One of the biggest biases I observed in the simple version of this Challenge is that earlier queries in a set take significantly longer than the average. In order to counter this, we will do the queries in a random order. The function randomPermuteVector performs a random permutation of an input Vector.

randomPermuteVector :: R.MonadRandom m => V.Vector a -> m (V.Vector a)
randomPermuteVector vec = do

The Fisher-Yates shuffle swaps the elements of the vector, from the end to the beginning, with a randomly-chosen element up to their position in the vector. This essentially requires the generation of n-1 pairs of swap partners.

  let len = V.length vec
      ixs = [len-1,len-2..1]
  jxs <- R.forM ixs $ \n -> R.getRandomR (0,n)

We then modify the vector by performing all of the swaps.

  pure $ V.modify (\mv -> sequence_ (zipWith (MV.unsafeSwap mv) ixs jxs)) vec

The new getNextByte function finds the next byte of the signature, using the Mann-Whitney U-test to test for significance. It may return either the complete hash (if one of the requests succeeds) or just the next byte.

getNextByte :: R.MonadRandom m
            => TimingOracle m (SHA1MAC a) -> a -> Bytes
            -> E.ExceptT Bytes m Byte
getNextByte oracle x known =

We'd like a confidence interval of something like 0.05 or 0.01. Remember, though, that we're actually looking at 256 different tests; thus, we expect about 0.05 * 256, or about 13 of them to succeed at a 0.05 confidence interval! We can use the (very simple) Bonferroni correction, which just divides the desired confidence interval by the number of tests.

  let excludeThresh = S.mkPValue (0.01 / 256)

nextSamples generates a new set of samples, merges them into the current collection, then tests for significance.

      nextSamples oldSamples = do
        newSamples <- getByteTimings oracle x known [0..255]
        let samples = oldSamples `sortAndMerge` newSamples
            significant = significantU excludeThresh samples

If there is exactly one significant byte, then we return it; otherwise, we recurse to gather more samples.

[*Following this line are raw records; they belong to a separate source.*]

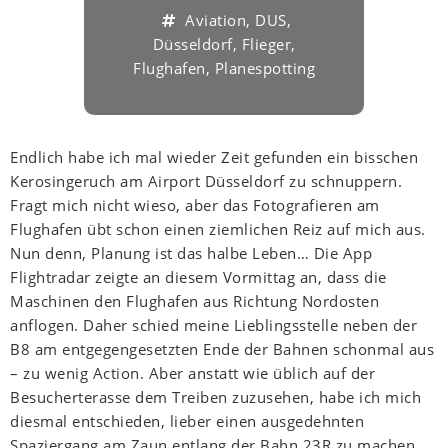
Aviation
,
DUS
,
Düsseldorf
,
Flieger
,
Flughafen
,
Planespotting
Endlich habe ich mal wieder Zeit gefunden ein bisschen
Kerosingeruch am Airport Düsseldorf zu schnuppern.
Fragt mich nicht wieso, aber das Fotografieren am
Flughafen übt schon einen ziemlichen Reiz auf mich aus.
Nun denn, Planung ist das halbe Leben… Die App
Flightradar zeigte an diesem Vormittag an, dass die
Maschinen den Flughafen aus Richtung Nordosten
anflogen. Daher schied meine Lieblingsstelle neben der
B8 am entgegengesetzten Ende der Bahnen schonmal aus
– zu wenig Action. Aber anstatt wie üblich auf der
Besucherterasse dem Treiben zuzusehen, habe ich mich
diesmal entschieden, lieber einen ausgedehnten
Spaziergang am Zaun entlang der Bahn 23R zu machen.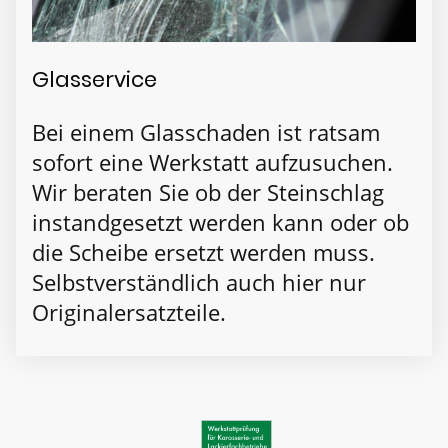
Glasservice
Bei einem Glasschaden ist ratsam
sofort eine Werkstatt aufzusuchen.
Wir beraten Sie ob der Steinschlag
instandgesetzt werden kann oder ob
die Scheibe ersetzt werden muss.
Selbstverständlich auch hier nur
Originalersatzteile.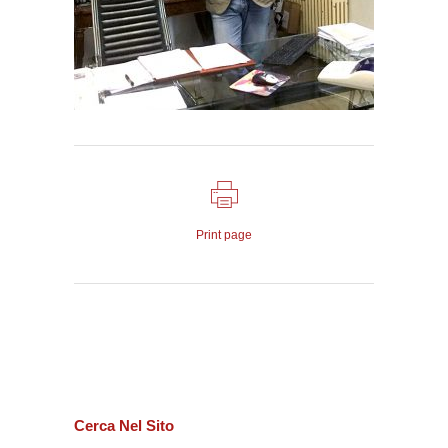
Print page
Cerca Nel Sito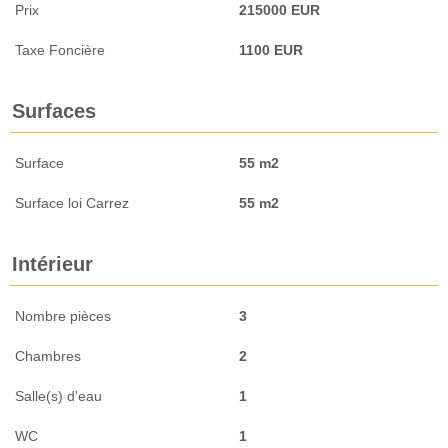
Prix
215000 EUR
Taxe Foncière
1100 EUR
Surfaces
Surface
55 m2
Surface loi Carrez
55 m2
Intérieur
Nombre pièces
3
Chambres
2
Salle(s) d'eau
1
WC
1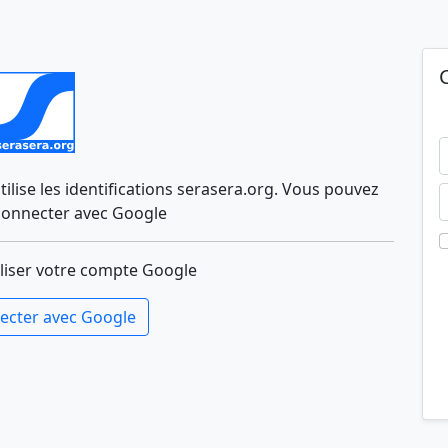
lise les identifications serasera.org. Vous pouvez
connecter avec Google
liser votre compte Google
ecter avec Google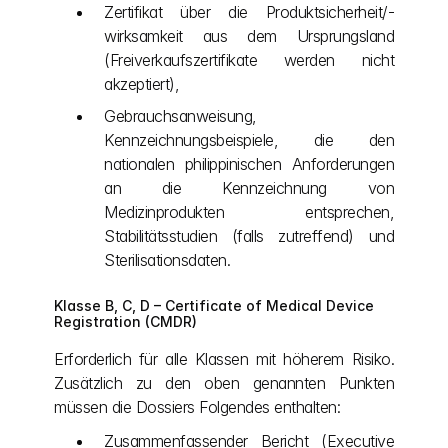
Zertifikat über die Produktsicherheit/-
wirksamkeit aus dem Ursprungsland 
(Freiverkaufszertifikate werden nicht 
akzeptiert),
Gebrauchsanweisung, 
Kennzeichnungsbeispiele, die den 
nationalen philippinischen Anforderungen 
an die Kennzeichnung von 
Medizinprodukten entsprechen, 
Stabilitätsstudien (falls zutreffend) und 
Sterilisationsdaten.
Klasse B, C, D – Certificate of Medical Device 
Registration (CMDR)
Erforderlich für alle Klassen mit höherem Risiko. 
Zusätzlich zu den oben genannten Punkten 
müssen die Dossiers Folgendes enthalten:
Zusammenfassender Bericht (Executive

        case significant of
          [b] -> pure b
          _   -> nextSamples samples

We start off the process with no samples.

  in  nextSamples V.empty

Our updated timing attack uses the new getNextByte. It works pretty much the same as the simple version, allowing for a shortcut when one of the hashes is validated.

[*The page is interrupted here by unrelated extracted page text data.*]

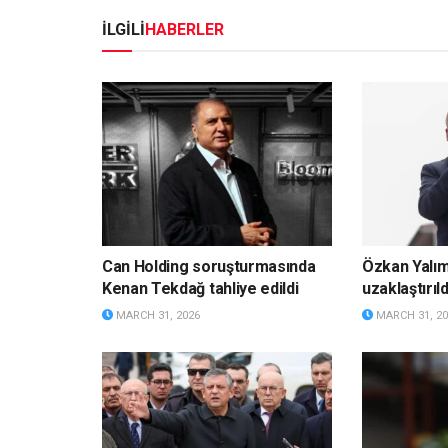
İLGİLİ
HABERLER
Can Holding soruşturmasında
Özkan Yalı
Kenan Tekdağ tahliye edildi
uzaklaştırıld
MARCH 31, 2026
MARCH 31, 20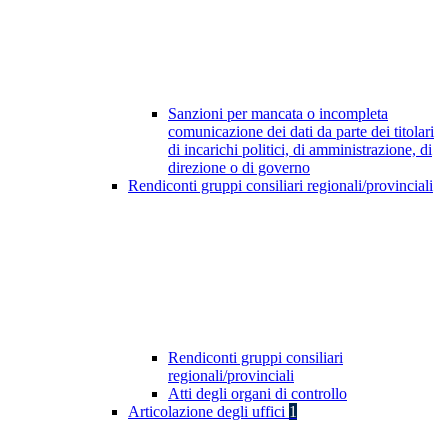
Sanzioni per mancata o incompleta
comunicazione dei dati da parte dei titolari
di incarichi politici, di amministrazione, di
direzione o di governo
Rendiconti gruppi consiliari regionali/provinciali
Rendiconti gruppi consiliari
regionali/provinciali
Atti degli organi di controllo
Articolazione degli uffici
1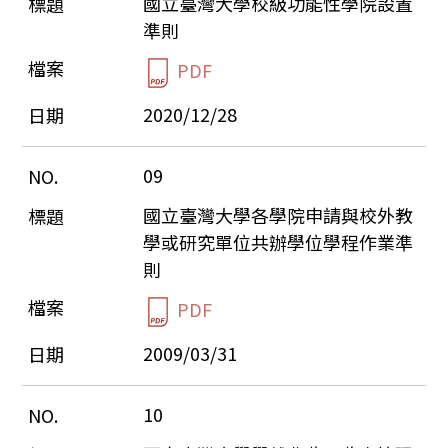
國立臺灣大學校級功能性學院設置
準則
PDF
2020/12/28
09
國立臺灣大學各學院申請與校外教
學或研究單位共辦學位學程作業準
則
PDF
2009/03/31
10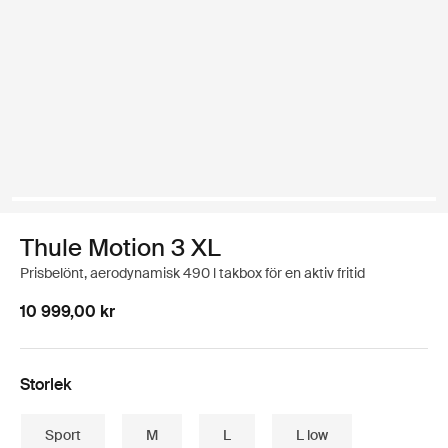
Thule Motion 3 XL
Prisbelönt, aerodynamisk 490 l takbox för en aktiv fritid
10 999,00 kr
Storlek
Sport
M
L
L low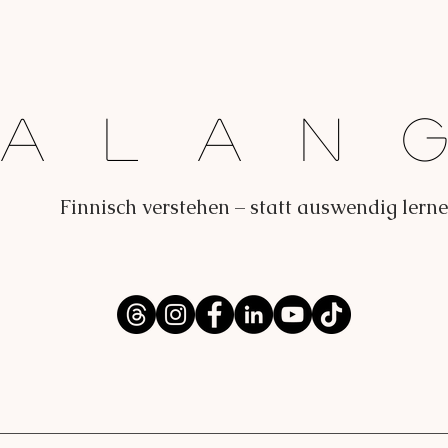
Dalan
Finnisch verstehen – statt auswendig lern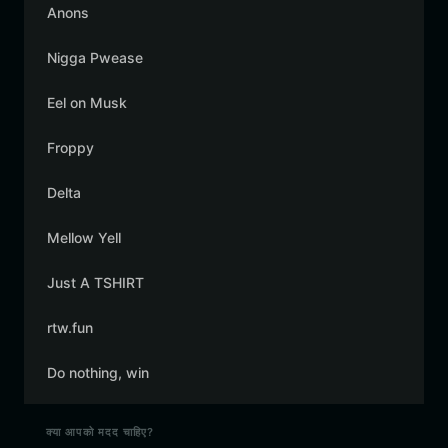
Anons
Nigga Pwease
Eel on Musk
Froppy
Delta
Mellow Yell
Just A TSHIRT
rtw.fun
Do nothing, win
क्या आपको मदद चाहिए?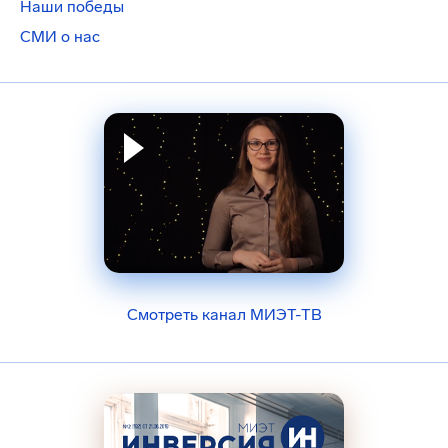
Наши победы
СМИ о нас
Смотреть канал МИЭТ-ТВ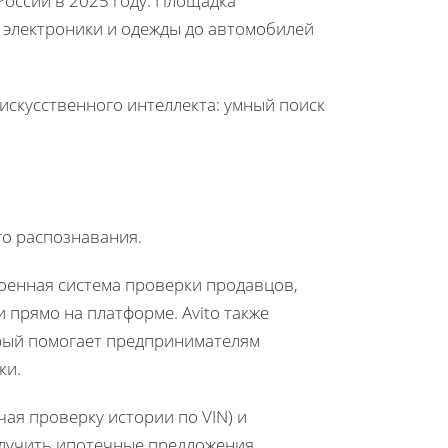
России в 2025 году. Площадка
от электроники и одежды до автомобилей
 искусственного интеллекта: умный поиск
го распознавания.
роенная система проверки продавцов,
прямо на платформе. Avito также
торый помогает предпринимателям
ики.
ая проверку истории по VIN) и
олучить ипотечные предложения.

timingAttack :: R.MonadRandom m
             => TimingOracle m (SHA1MAC a) -> a -> m (SHA1MAC a)
timingAttack oracle x =
  let addByte known = do
        known' <- B.snoc known <$> getNextByte oracle x known
        pure $ (trace $ "decoded HMAC: " <> showHex known') known'
      digestSize = H.hashDigestSize H.SHA1
      op = foldl (>>=) (pure B.empty) $ replicate digestSize addByte
  in  fakeSHA1MAC x . either id id <$> E.runExceptT op